After meticulously cleaning up the yard, I watched a couple of rogue leaves dare to fall onto my pristine lawn. That bugged me deeply. So, with Kleenex jammed up my right nostril and a bloody foot, I hobbled over to pick them up. When another leaf fell, I picked that one up too, until it dawned on me how crazy I must have looked.
The leaves weren’t going to stop falling. I just couldn’t accept that my clean lawn wasn’t going to stay perfect for any given amount of time. I couldn’t let go and walk away. (Imagine that.)
I used to think perfectionists were high maintenance and prissy. They needed clothes and hair to be perfect at all times. As I become much more aware of my own perfectionist tendencies, I admit I was wrong about that definition.
Perfectionism is me—insanely trying to keep those leaves off the lawn. It is me, trying to be the perfect teacher and pouting over one negative student assessment of my teaching amidst dozens of good ones.
I’ll stand in the spice aisle at the grocery store, wanting to buy the eighteen ingredients to make green curry, overheat and walk away because I’m convinced the dish won’t turn out right. I am also often too afraid to ask for help because I don’t want to admit I’m struggling.
Perfectionism tells me to take a break from dating because my last courtship ended about as smoothly as that time I tried to roller skate on a balance beam. One insignificant breakup has me in perfection paralysis because I’m scared the same thing will happen again.
My perfectionist tendencies keep my feet stuck in idealistic cement.
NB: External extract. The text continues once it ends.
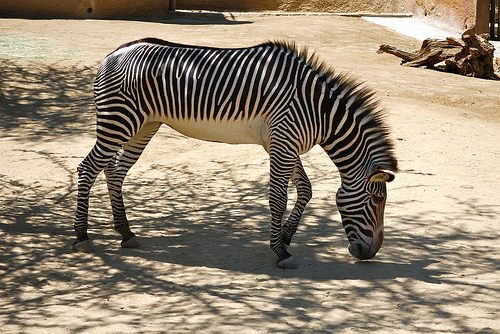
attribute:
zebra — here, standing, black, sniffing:
[74, 37, 399, 270]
In my quest to make situations just right, perfectionism bleeds into procrastination and control. I want to make it all perfect, and since I can’t control the outcome, it never will be and therefore I balk and do nothing.
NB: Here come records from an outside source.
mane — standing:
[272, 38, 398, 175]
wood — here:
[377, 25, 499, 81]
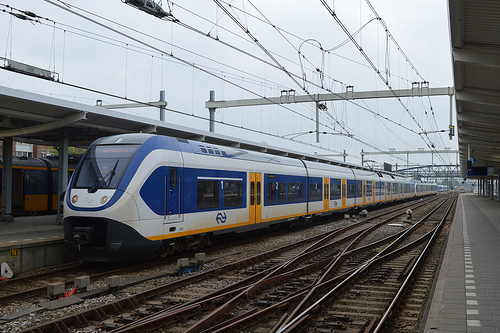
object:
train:
[58, 127, 446, 263]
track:
[311, 193, 457, 326]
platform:
[6, 192, 106, 271]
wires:
[367, 0, 452, 186]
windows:
[192, 176, 221, 213]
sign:
[460, 149, 497, 177]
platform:
[415, 181, 499, 332]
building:
[6, 133, 68, 160]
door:
[244, 163, 266, 228]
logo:
[208, 209, 230, 227]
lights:
[96, 189, 112, 206]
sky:
[28, 6, 433, 124]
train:
[5, 149, 77, 213]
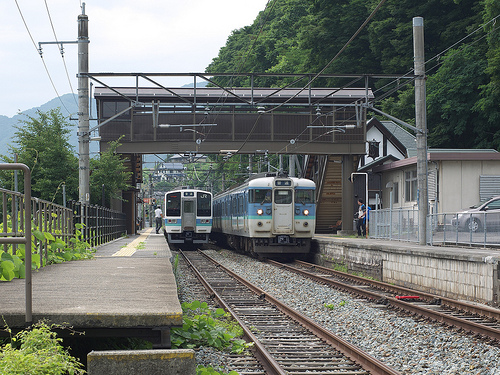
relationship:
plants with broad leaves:
[0, 210, 100, 282] [39, 224, 54, 242]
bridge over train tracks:
[93, 82, 373, 152] [180, 240, 498, 373]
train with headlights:
[218, 175, 318, 256] [258, 209, 310, 216]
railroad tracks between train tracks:
[248, 256, 499, 345] [180, 240, 498, 373]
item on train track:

In her bestseller, Daring Greatly, Dr. Brene Brown examines perfectionism as something that keeps us from achieving. If we are stuck in trying to reach perfection, we are also trapped in the fear of failure.
If you think about it, we could fail at anything we try. I find however, that when I get off my ass and give it a go, despite the voice that says I won’t be good enough/perfect, I always feel better in the long run whether I succeed or not. Inaction—or doing nothing—gives me more anxiety than simply taking the leap.
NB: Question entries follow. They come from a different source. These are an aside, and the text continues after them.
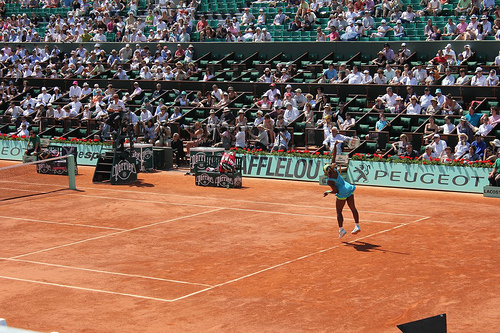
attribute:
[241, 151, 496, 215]
sign — green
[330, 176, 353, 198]
tennis outfit — blue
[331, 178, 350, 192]
shirt — blue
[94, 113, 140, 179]
stand — green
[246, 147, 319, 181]
letters — black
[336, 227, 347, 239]
shoe — white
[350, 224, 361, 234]
shoe — white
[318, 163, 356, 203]
dress — teal, tennis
I am trying in several ways to get myself out of perfectionist sludge.
I find the 4 actions below are helping, even though they are sometimes hard to do.
- Focus on the Good – Looking back at the student evaluations, most of my students said wonderful things about their experience and my teaching skills. I’m so grateful. Unfortunately, I can’t please everyone all the time. If I could, I would be that word that starts with a “p” and ends with “erfect.” By focusing on the good, I ease up on myself.
- Be Nice to Yourself – Perfectionism has a lot to do with beating myself up. I am really good at that unfortunately. By practicing loving-kindness and remembering it isn’t going to be over-the-top wonderful all the time, I can be more compassionate when things don’t go the way I want. Most importantly, I can still be nice to myself when a situation goes colossally wrong.
- Just Do Something – If you don’t know what your new job should be, can’t decide where to live, or can’t pull the trigger on that art class you’ve been pining over, just move in some direction. Make a decision and know that if it’s the wrong one, you can move again. Yes, making big choices isn’t easy. But no decision is perfect. We can only try our best. The alternative again is to sit still and do nothing, which usually leads back to beating ourselves up.
- Let it be Imperfect – I’m looking at my lawn and let me tell you, leaves are stuck in that thing deeper than my fingers in a bowl of Cheetos on Super Bowl Sunday. I worked on it four days ago, and it’s already a mess. My lawn isn’t perfect though and neither is ANYTHING else in my life. It’s high time to just let the lawn be and maybe even leave the dishes in the sink for once (baby steps).
I still have a long way to go. I know this because I’m having a really hard time convincing myself to quit nitpicking this essay and send it already.
Here goes me practicing Numbers 3 and 4.